После первого нашего разговора о "Фаусте" мы не встречались ровно неделю; Татьяна уезжала к тетке за сорок верст погостить. Но что это был за радостный вечер, когда, идя от колодца с коромыслом через плечо и двумя полными холодными ведрами, пересекая в сторонке господский двор по направлению к пасеке и сливняку, я услышал вдруг веселый и дружный лай кинувшихся к тихо пламеневшему западу дворовых собак. Я поглядел за ними туда же. Через лужок около сажалки, между высокой пшеницей, скрывавшей рубеж, плавно ныряя и чуть перекачиваясь из стороны в сторону, быстро скользнула дуга и за ней полусерп откинутого верха коляски; сидевших не было видно. Как спины дельфинов, выныривали по временам в волнах желто-зеленого моря лошадиные морды. Я стоял и глядел, отдаваясь ощущению радости, удивительно полному, безраздумному: что мне она и о чем я мечтаю?.. Но вот на зеленый лужок как бы выплюнуло зелено-желтое море и этих дельфинов, сочно и бодро пофыркивающих и прядущих ушами, и всю, легко ими несомую колесницу, на сушу, в упругие и мягкие колеи. Я слышал отчетливо, как по обе стороны плеч прозвенела, всплеснувшись, вода о края моих ведер; неужели я пошатнулся?.. Нет, мне казалось, что я стою незыблемо твердо, это только раскинул я широко ворота в груди навстречу въезжавшей царице, и зазвенели откинутые петли ржавых замков…
Я не знал о поездке на станцию за Татьяной и тем глубже я содрогнулся внезапною радостью. Она увидала меня и кивнула слегка головой. Я даже ей не ответил, я был как в столбняке.
- Вам Иветта прислала привет, - сказала Татьяна при первой же встрече в саду; она улыбалась, но глаза ее пытливо следили за мной.
- Вы знаете и ее? - с невольным изумлением вырвалось у меня.

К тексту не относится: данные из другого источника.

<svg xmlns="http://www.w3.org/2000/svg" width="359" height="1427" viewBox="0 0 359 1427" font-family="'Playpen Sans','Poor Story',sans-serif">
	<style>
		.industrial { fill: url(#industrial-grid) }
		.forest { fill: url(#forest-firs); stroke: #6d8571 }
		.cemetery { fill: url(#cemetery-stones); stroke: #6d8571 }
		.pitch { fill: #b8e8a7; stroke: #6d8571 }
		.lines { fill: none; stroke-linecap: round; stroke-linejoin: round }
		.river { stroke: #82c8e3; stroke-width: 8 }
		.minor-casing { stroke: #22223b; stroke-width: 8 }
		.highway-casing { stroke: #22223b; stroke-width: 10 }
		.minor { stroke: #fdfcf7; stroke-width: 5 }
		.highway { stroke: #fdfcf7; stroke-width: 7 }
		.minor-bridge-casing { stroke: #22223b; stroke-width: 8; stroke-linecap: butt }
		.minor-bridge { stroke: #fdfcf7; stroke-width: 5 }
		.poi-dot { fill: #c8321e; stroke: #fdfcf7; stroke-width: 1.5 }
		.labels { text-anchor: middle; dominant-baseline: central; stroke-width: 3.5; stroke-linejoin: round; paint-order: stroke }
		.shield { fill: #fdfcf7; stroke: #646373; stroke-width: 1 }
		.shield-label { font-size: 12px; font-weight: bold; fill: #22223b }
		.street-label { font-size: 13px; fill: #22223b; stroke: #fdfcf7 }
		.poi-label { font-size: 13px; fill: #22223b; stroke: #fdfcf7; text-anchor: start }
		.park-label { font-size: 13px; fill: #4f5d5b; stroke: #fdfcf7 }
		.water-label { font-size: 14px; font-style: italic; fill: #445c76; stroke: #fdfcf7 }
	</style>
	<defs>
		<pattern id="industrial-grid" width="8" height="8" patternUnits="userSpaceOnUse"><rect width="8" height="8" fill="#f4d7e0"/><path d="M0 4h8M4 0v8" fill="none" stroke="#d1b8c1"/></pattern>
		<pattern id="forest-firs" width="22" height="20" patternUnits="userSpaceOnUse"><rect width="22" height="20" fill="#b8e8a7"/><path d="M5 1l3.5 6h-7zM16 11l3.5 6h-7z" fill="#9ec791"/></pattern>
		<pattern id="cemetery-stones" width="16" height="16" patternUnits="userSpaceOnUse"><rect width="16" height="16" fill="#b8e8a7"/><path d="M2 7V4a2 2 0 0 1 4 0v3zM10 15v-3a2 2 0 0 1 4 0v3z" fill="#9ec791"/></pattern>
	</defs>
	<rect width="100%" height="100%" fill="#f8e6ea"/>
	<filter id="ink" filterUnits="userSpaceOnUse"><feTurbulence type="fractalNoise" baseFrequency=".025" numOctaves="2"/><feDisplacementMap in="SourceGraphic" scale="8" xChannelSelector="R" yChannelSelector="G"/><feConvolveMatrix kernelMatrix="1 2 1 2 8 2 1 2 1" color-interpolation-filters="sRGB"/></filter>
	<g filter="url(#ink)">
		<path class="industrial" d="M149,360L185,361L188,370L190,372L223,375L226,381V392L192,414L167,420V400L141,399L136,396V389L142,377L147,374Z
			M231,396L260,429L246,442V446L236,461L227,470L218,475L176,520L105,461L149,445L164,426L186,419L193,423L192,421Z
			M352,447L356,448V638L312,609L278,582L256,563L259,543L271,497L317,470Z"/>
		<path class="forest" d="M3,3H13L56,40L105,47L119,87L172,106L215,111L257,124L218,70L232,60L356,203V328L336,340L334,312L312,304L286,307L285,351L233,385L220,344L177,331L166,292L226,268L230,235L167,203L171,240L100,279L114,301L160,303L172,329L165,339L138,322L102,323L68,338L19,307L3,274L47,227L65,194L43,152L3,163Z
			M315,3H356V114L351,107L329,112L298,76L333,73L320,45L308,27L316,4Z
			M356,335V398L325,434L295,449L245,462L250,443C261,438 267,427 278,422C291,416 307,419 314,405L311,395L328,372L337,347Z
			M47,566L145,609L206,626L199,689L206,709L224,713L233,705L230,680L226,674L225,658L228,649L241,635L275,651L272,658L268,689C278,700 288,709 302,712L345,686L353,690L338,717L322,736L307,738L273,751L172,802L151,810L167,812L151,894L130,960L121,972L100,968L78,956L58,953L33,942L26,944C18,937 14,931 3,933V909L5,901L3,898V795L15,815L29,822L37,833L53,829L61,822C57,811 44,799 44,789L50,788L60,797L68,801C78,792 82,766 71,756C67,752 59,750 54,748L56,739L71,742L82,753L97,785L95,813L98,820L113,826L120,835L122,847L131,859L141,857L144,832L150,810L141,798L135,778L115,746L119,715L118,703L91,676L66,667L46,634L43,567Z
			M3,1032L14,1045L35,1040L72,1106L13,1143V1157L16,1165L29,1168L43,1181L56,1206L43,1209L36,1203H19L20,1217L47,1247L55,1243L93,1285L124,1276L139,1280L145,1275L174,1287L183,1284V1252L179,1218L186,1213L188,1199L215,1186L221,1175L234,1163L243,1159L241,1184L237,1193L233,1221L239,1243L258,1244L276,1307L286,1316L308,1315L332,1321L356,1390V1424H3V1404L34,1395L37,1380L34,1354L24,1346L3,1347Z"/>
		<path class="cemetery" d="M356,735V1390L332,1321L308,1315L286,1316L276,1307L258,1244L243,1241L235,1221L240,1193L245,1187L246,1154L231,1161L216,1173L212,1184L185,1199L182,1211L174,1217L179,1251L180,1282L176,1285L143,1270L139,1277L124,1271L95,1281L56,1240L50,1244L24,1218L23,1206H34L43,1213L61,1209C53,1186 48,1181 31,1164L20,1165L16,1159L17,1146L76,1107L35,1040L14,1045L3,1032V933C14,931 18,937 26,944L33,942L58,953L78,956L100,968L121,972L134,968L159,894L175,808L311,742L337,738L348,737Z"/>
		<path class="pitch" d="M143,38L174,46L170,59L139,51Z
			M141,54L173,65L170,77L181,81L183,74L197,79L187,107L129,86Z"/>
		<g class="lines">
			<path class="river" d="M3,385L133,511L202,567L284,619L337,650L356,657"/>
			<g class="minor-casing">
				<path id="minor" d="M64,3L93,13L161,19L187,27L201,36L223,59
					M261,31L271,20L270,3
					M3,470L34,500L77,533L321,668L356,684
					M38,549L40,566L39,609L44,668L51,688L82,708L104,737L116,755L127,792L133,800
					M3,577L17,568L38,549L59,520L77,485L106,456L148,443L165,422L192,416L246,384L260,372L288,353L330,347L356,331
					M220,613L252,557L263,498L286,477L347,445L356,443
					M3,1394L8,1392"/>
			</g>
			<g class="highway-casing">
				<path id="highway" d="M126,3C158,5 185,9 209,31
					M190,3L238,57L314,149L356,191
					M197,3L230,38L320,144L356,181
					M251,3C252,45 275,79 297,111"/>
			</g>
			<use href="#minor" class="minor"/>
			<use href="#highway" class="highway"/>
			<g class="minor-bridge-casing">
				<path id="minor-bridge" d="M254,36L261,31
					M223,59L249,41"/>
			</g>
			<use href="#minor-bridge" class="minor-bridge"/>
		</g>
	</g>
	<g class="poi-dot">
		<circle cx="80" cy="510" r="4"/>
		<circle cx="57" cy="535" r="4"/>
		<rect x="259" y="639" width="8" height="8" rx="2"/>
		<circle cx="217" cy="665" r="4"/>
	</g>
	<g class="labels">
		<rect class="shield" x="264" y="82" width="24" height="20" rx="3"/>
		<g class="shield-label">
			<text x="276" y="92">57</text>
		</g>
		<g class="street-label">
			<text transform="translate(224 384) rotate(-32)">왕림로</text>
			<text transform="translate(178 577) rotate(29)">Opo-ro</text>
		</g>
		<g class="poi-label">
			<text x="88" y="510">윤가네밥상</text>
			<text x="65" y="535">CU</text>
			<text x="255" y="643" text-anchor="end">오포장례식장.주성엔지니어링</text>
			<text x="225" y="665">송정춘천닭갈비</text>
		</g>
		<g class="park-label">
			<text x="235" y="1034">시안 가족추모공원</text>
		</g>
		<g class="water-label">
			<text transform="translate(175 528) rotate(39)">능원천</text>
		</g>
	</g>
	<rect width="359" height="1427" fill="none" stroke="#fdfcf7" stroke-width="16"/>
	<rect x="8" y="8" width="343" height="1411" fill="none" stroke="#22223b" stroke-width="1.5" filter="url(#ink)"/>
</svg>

- Да, я узнала ее в прошлую зиму в Париже, а теперь я ее встретила случайно у тетки; она приезжала с мужем к его отцу в Барыково.
Иветта (звали ее, собственно, Лизой) была одною из тех, кто составляли наше содружество. Я разгадал сразу (и с радостью) пытливые взоры Татьяны. О, милая, милая ты, - думал я, ничего не отвечая и вспоминая Иветгу, голубоглазую, воздушную и холодную, но обращаясь не к ней, а к Татьяне, - неужели ты… ты ревнуешь меня к призракам прошлого, разве не видишь ты, что когда я с тобой, я только и делаю, что молюсь твоим крохотным ножкам, у которых лежу?
Должно быть, она прочитала в глазах моих эту молитву, потому что спросила, вдруг засмеявшись:
- А вы по листам умеете сорта узнавать? Я умею. - Так вот вы откуда знаете кое-что обо мне, - возразил я, также смеясь.
Но она разговора этого не поддержала и вообще об Иветте сразу забыла. Значительно, кажется, больше ее занимало и… печалило мое настоящее. Она была, действительно, наблюдательна.
Об Аграфене, о частых отлучках моих на Поповку она за асе это время не проронила единого слова. Но это не мешало мне знать с совершенною точностью и непререкаемой чуткостью все то, как она отзывалась на мою дикую страсть к Аграфене. Малейшее движение губ, неуловимый наклон бровей читал, как открытую книгу. В заслугу себе я отнюдь этого не поставил бы: ведь я Татьяну… любил.